More than one million people living in the country illegally have obtained a California state driver's license under a law that went into effect in 2015. Now the debate begins on its impact.
Gov. Jerry Brown signed Assembly Bill 60 into law in October 2013 and the measure took effect on Jan. 1, 2015.
The legislation allows the state Department of Motor Vehicles to issue a driver's license to applicants who lack proof of legal residence, such as a Social Security or Green Card, as long as they meet all other requirements, including proof of identity, California residency and passage of written and driving tests.
The DMV announced that as of the end of March, some 1,001,000 licenses had been issued under the law. Officials had predicted the program would hit the one million threshold within the first three years.
"The program continues to be a very successful program," said Artemio Armenta, a spokesman for the DMV. "The demand has been steady and the issuance has been steady as well."
California's licenses for unauthorized immigrants has been criticized by groups that oppose illegal immigration. They say the licenses encourage immigrants to remain in the country without documentation.
Advocates of the program said the licenses would ensure drivers receive proper training and discourage drivers in the country illegally from fleeing the scene of a crash.
"Our position is this really helps to make California's roads safe," said Armenta.

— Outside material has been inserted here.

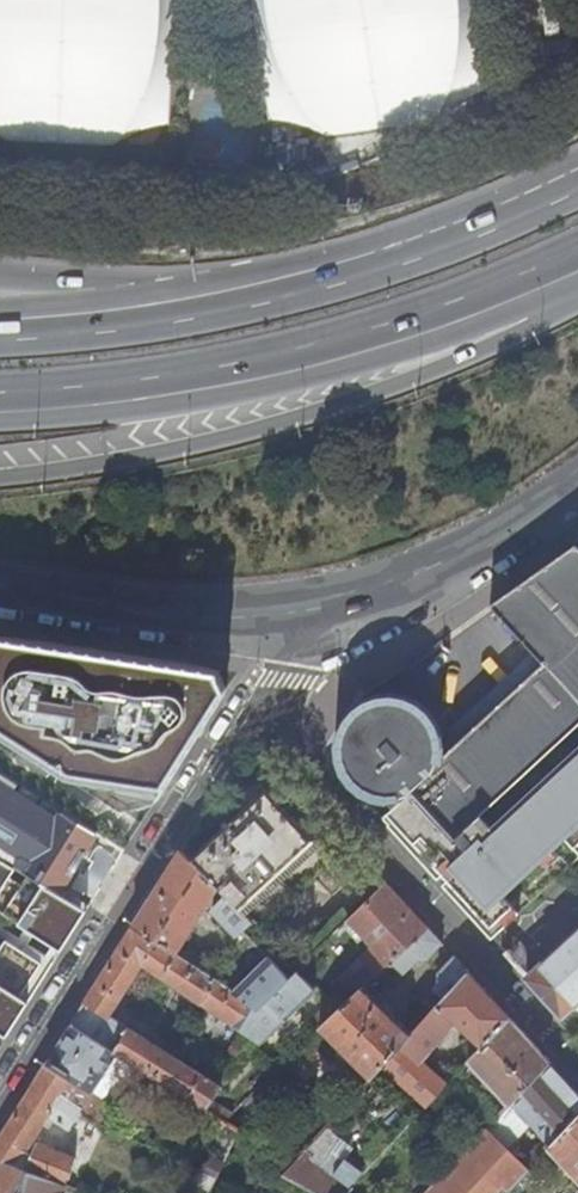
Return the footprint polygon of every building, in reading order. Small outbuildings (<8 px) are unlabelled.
[(161,126),(162,0),(0,0),(0,125),(161,126)] [(460,0),(250,0),(262,132),(471,112),(460,0)] [(488,605),(542,663),(444,754),(441,751),(440,741),(438,732),(434,724),(423,712),(416,706),(407,703),(391,700),(376,702),(367,705),(360,710),(352,717),(348,723),(342,735),(340,744),(340,758),(346,775),(356,788),(362,792),(372,798),(379,800),(390,801),(396,807),(414,790),(427,803),(460,839),(577,728),(577,545),(574,542),(488,605)] [(229,686),(217,669),(12,637),(0,636),(0,726),(124,804),(153,805),(229,686)] [(460,839),(427,803),(414,790),(396,807),(383,818),(491,936),(577,858),(577,728),(460,839)] [(61,890),(77,863),(80,860),(98,830),(0,769),(0,855),(61,890)] [(262,788),(189,860),(217,889),(226,898),(252,924),(259,931),(332,858),(262,788)] [(189,860),(180,851),(133,926),(176,955),(217,889),(189,860)] [(16,866),(0,857),(0,910),(26,927),(35,932),(53,944),(62,949),(88,908),(28,873),(22,884),(10,877),(16,866)] [(390,965),(391,963),(427,929),(388,886),(375,898),(367,905),(366,905),(348,922),(373,947),(390,965)] [(237,938),(252,924),(226,898),(215,909),(215,915),(237,938)] [(133,926),(70,1025),(124,1059),(225,1123),(233,1115),(212,1102),(221,1088),(109,1017),(142,965),(261,1044),(312,995),(293,975),(289,980),(290,981),(260,1009),(234,992),(192,965),(182,958),(176,955),(133,926)] [(35,932),(26,927),(20,937),(28,943),(35,932)] [(426,961),(442,944),(427,929),(391,963),(403,976),(414,964),(418,961),(426,961)] [(8,1035),(55,960),(47,954),(28,943),(20,937),(11,932),(0,948),(0,1030),(8,1035)] [(529,978),(530,978),(577,1031),(577,933),(529,978)] [(55,960),(62,949),(53,944),(47,954),(55,960)] [(364,990),(390,965),(373,947),(336,983),(353,1000),(364,990)] [(186,952),(182,958),(192,965),(196,958),(186,952)] [(443,1001),(469,973),(455,958),(454,958),(439,973),(439,983),(432,991),(443,1001)] [(289,980),(269,959),(234,992),(260,1009),(290,981),(289,980)] [(317,990),(298,971),(293,975),(312,995),(317,990)] [(443,1001),(412,1035),(383,1067),(426,1107),(468,1061),(509,1017),(469,973),(443,1001)] [(372,1078),(383,1067),(412,1035),(364,990),(353,1000),(322,1030),(372,1078)] [(513,1102),(550,1062),(509,1017),(468,1061),(511,1104),(513,1102)] [(70,1025),(46,1064),(93,1094),(113,1061),(121,1065),(124,1059),(70,1025)] [(549,1149),(577,1117),(577,1093),(550,1062),(513,1102),(532,1124),(543,1137),(521,1161),(509,1149),(488,1128),(427,1192),(509,1192),(549,1149)] [(0,1138),(0,1159),(18,1166),(44,1125),(48,1127),(45,1134),(58,1142),(67,1128),(71,1130),(81,1114),(91,1098),(93,1094),(46,1064),(0,1138)] [(96,1101),(91,1098),(81,1114),(87,1117),(96,1101)] [(498,1118),(502,1113),(492,1102),(487,1107),(498,1118)] [(532,1124),(513,1102),(511,1104),(502,1113),(498,1118),(488,1128),(509,1149),(532,1124)] [(549,1149),(566,1167),(561,1171),(569,1179),(573,1175),(577,1179),(573,1183),(576,1187),(577,1185),(577,1117),(549,1149)] [(105,1126),(96,1121),(92,1128),(101,1132),(105,1126)] [(40,1144),(41,1144),(45,1134),(48,1127),(44,1125),(18,1166),(24,1168),(40,1144)] [(112,1137),(116,1131),(105,1126),(101,1132),(112,1137)] [(310,1192),(346,1192),(362,1176),(345,1160),(332,1174),(320,1165),(342,1140),(328,1127),(309,1148),(315,1153),(311,1158),(304,1153),(283,1178),(310,1192)] [(24,1168),(69,1186),(77,1159),(41,1144),(40,1144),(24,1168)] [(69,1186),(24,1168),(18,1166),(0,1159),(0,1192),(66,1192),(69,1186)]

Stanford University researchers issued a study last year that says the law appears to have reduced hit-and-run crashes and saved insured drivers about $17 million, which they would have absorbed from at-fault drivers fleeing collisions to avoid possible arrest.
To deal with the extra license applications from unauthorized immigrants, the DMV opened four additional processing centers, three in Southern California and one in Northern California, and added a thousand additional employees.
"We had a sense that we would see a high demand in the first year," said Armenta. "We had a lot of preparation before A.B. 60 actually got implemented."
The department issued more than 600,000 licenses during the first year of the program. Armenta said the workload has now stabilized and is about what officials expected in a given year before the law change.
Estimates put the number of immigrants in the state lacking legal documentation at about 2 million to 3 million people.
Licenses obtained under A.B. 60 won't comply with pending federal requirements for standardized identifications, known as Real I.D. Starting in 2020, all domestic air travel will require Real I.D. or a passport. Those without documentation showing they are in the country illegally will not be able to obtain the California Real I.D.